**Problem statement:**
Please repeat only these lines, exactly: the one containing "[805,128,815,141] * ->" and all that come after it in the material.

**Source data:**
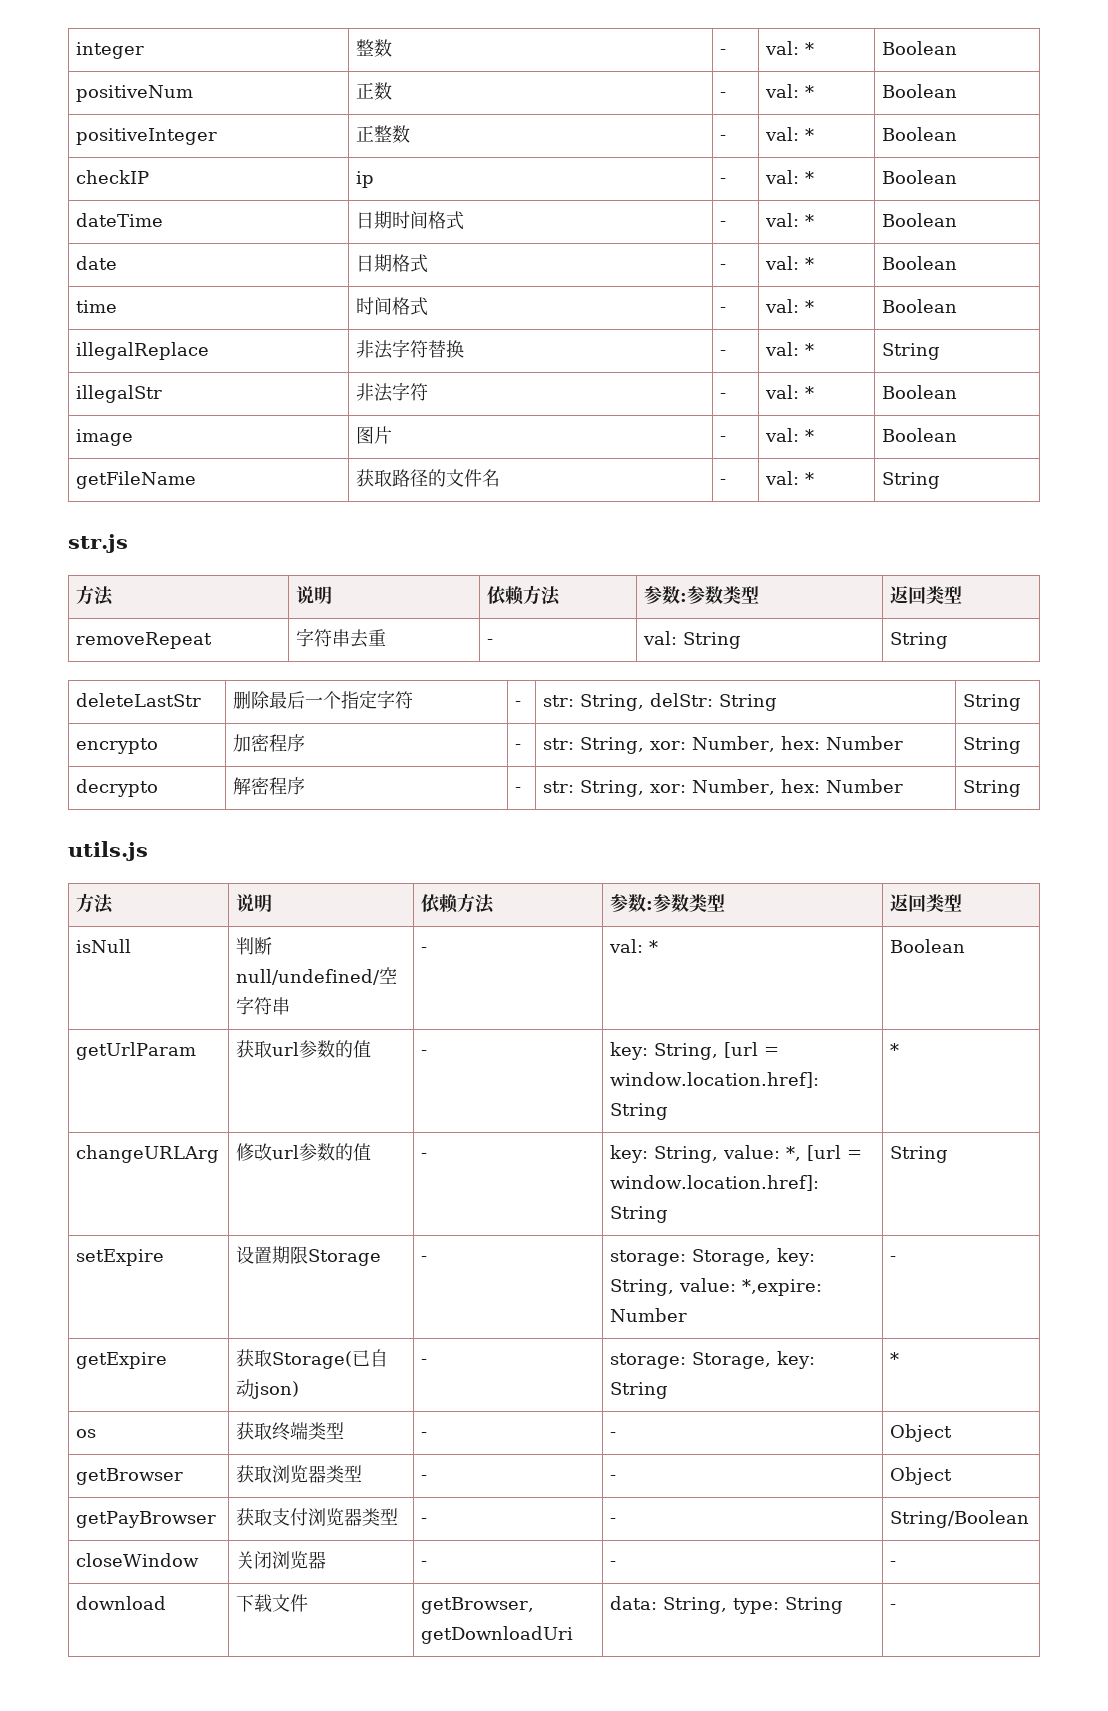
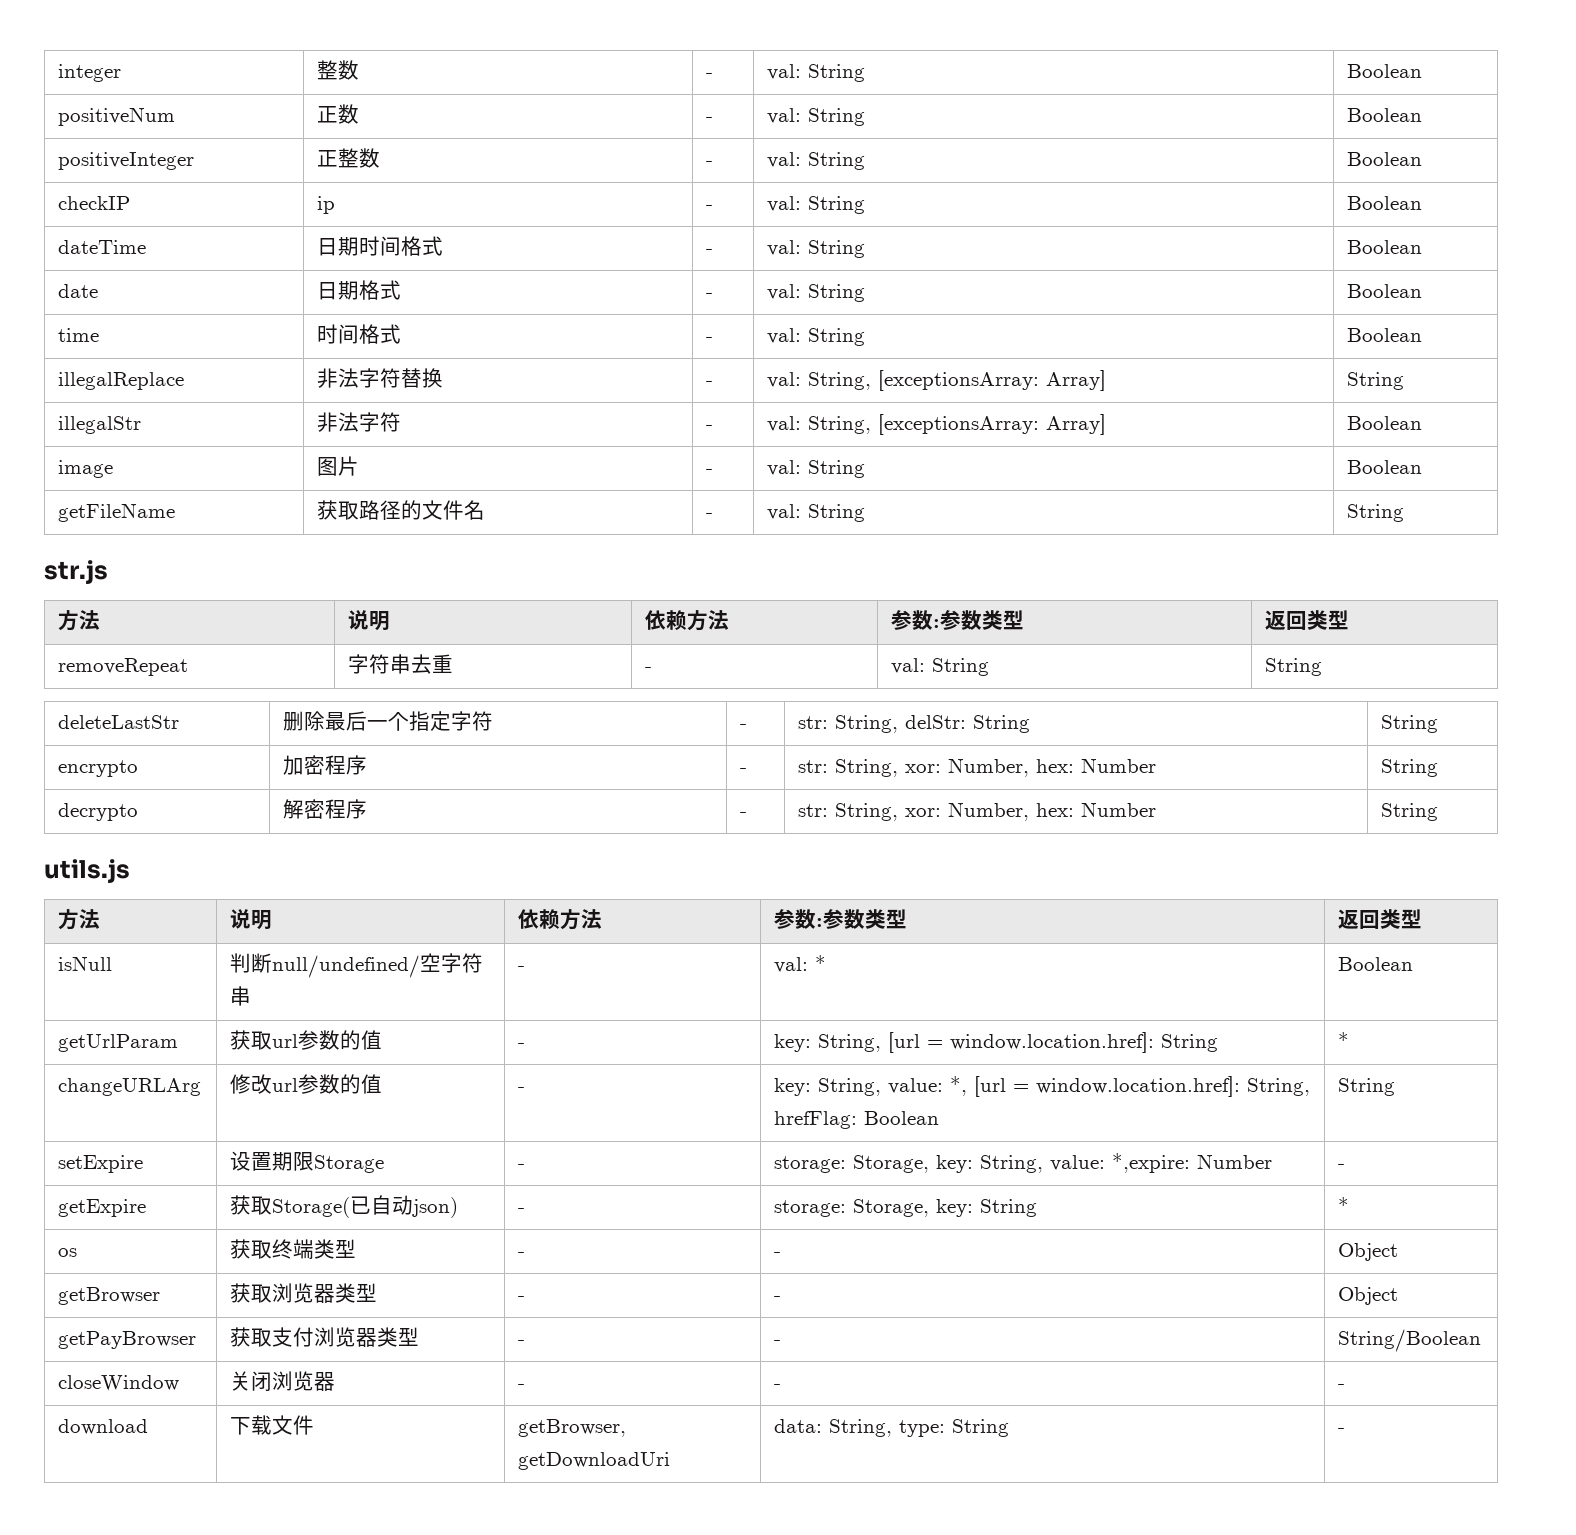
[805,42,815,55] * -> [808,64,866,82] String
[805,85,815,98] * -> [808,108,866,126] String
[805,128,815,141] * -> [808,152,866,170] String
[805,171,815,184] * -> [808,196,866,214] String
[805,214,815,227] * -> [808,240,866,258] String
[805,257,815,270] * -> [808,284,866,302] String
[805,300,815,313] * -> [808,328,866,346] String
[805,343,815,356] * -> [808,370,1107,391] String, [exceptionsArray: Array]
[805,386,815,399] * -> [808,414,1107,435] String, [exceptionsArray: Array]
[805,429,815,442] * -> [808,460,866,478] String
[805,472,815,485] * -> [808,504,866,522] String
[610,1206,669,1223] String -> [1247,1078,1311,1096] [774,1111,940,1129] String, hrefFlag: Boolean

**Solution to the problem:**
[805,128,815,141] * -> [808,152,866,170] String
[805,171,815,184] * -> [808,196,866,214] String
[805,214,815,227] * -> [808,240,866,258] String
[805,257,815,270] * -> [808,284,866,302] String
[805,300,815,313] * -> [808,328,866,346] String
[805,343,815,356] * -> [808,370,1107,391] String, [exceptionsArray: Array]
[805,386,815,399] * -> [808,414,1107,435] String, [exceptionsArray: Array]
[805,429,815,442] * -> [808,460,866,478] String
[805,472,815,485] * -> [808,504,866,522] String
[610,1206,669,1223] String -> [1247,1078,1311,1096] [774,1111,940,1129] String, hrefFlag: Boolean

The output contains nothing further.